- **Work task**
Starting with the line that contains "Figure 5. EPMA", repeat each line exactly through the final line of the listing. No picture should appear in the copy.

- **Collected data**
-=-=-=-=-
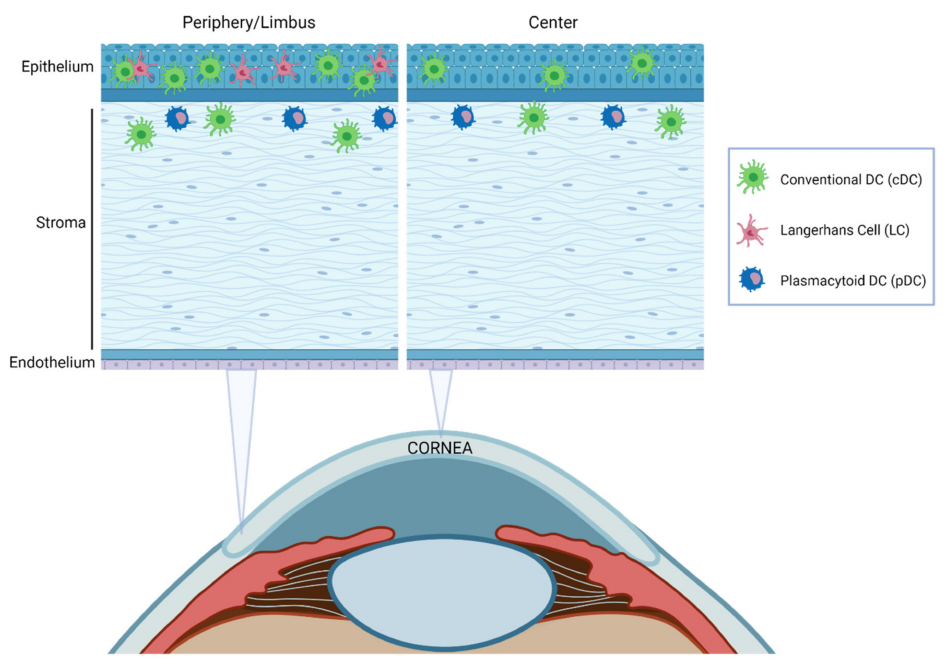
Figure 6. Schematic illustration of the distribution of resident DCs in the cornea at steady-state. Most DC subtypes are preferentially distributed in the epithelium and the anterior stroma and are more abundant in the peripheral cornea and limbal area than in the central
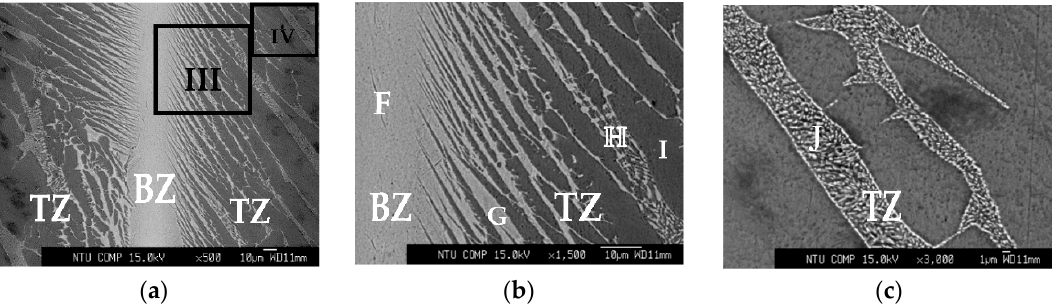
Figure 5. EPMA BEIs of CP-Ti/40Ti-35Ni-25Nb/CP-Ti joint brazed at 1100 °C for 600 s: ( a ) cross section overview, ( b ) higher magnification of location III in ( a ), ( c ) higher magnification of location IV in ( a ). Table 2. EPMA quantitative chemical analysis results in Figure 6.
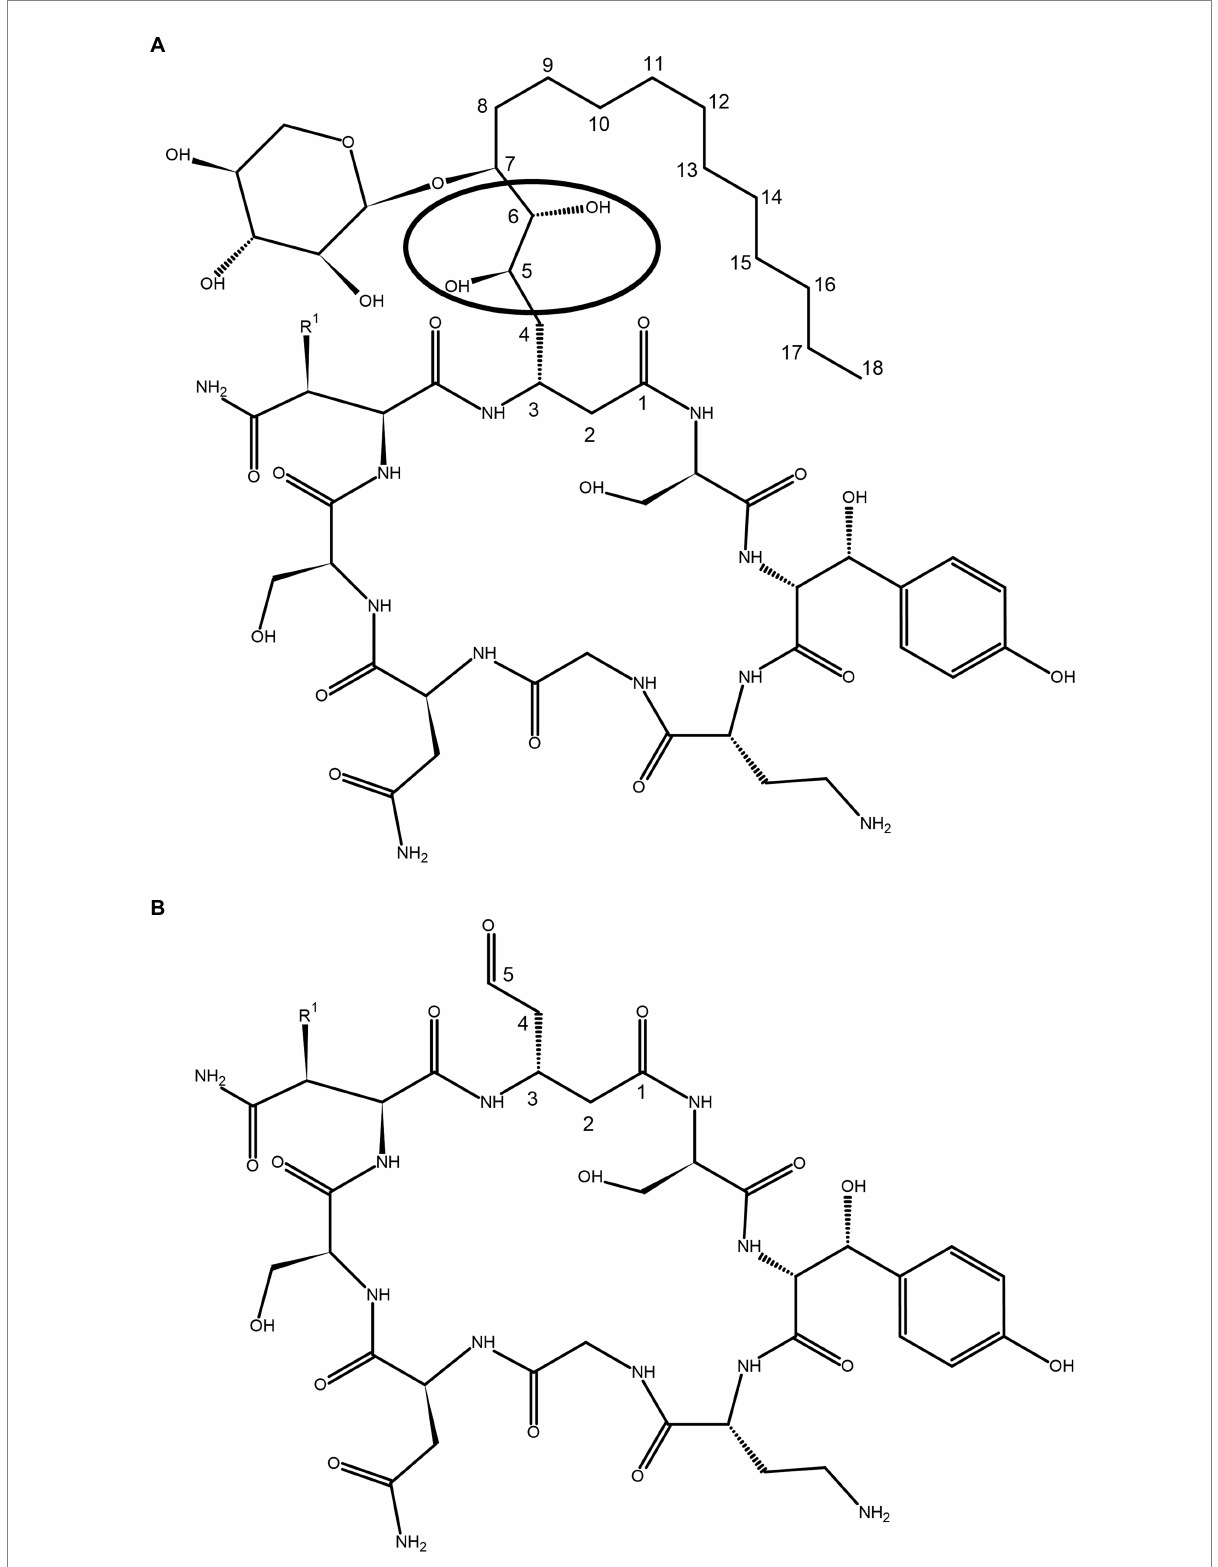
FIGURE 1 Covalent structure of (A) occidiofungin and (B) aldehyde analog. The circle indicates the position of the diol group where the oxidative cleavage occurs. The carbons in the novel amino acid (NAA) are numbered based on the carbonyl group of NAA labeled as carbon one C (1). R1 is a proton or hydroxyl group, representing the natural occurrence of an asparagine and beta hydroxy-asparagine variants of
-=-=-=-=-
- **Answer section**
Figure 5. EPMA BEIs of CP-Ti/40Ti-35Ni-25Nb/CP-Ti joint brazed at 1100 °C for 600 s: ( a ) cross section overview, ( b ) higher magnification of location III in ( a ), ( c ) higher magnification of location IV in ( a ). Table 2. EPMA quantitative chemical analysis results in Figure 6.
FIGURE 1 Covalent structure of (A) occidiofungin and (B) aldehyde analog. The circle indicates the position of the diol group where the oxidative cleavage occurs. The carbons in the novel amino acid (NAA) are numbered based on the carbonyl group of NAA labeled as carbon one C (1). R1 is a proton or hydroxyl group, representing the natural occurrence of an asparagine and beta hydroxy-asparagine variants of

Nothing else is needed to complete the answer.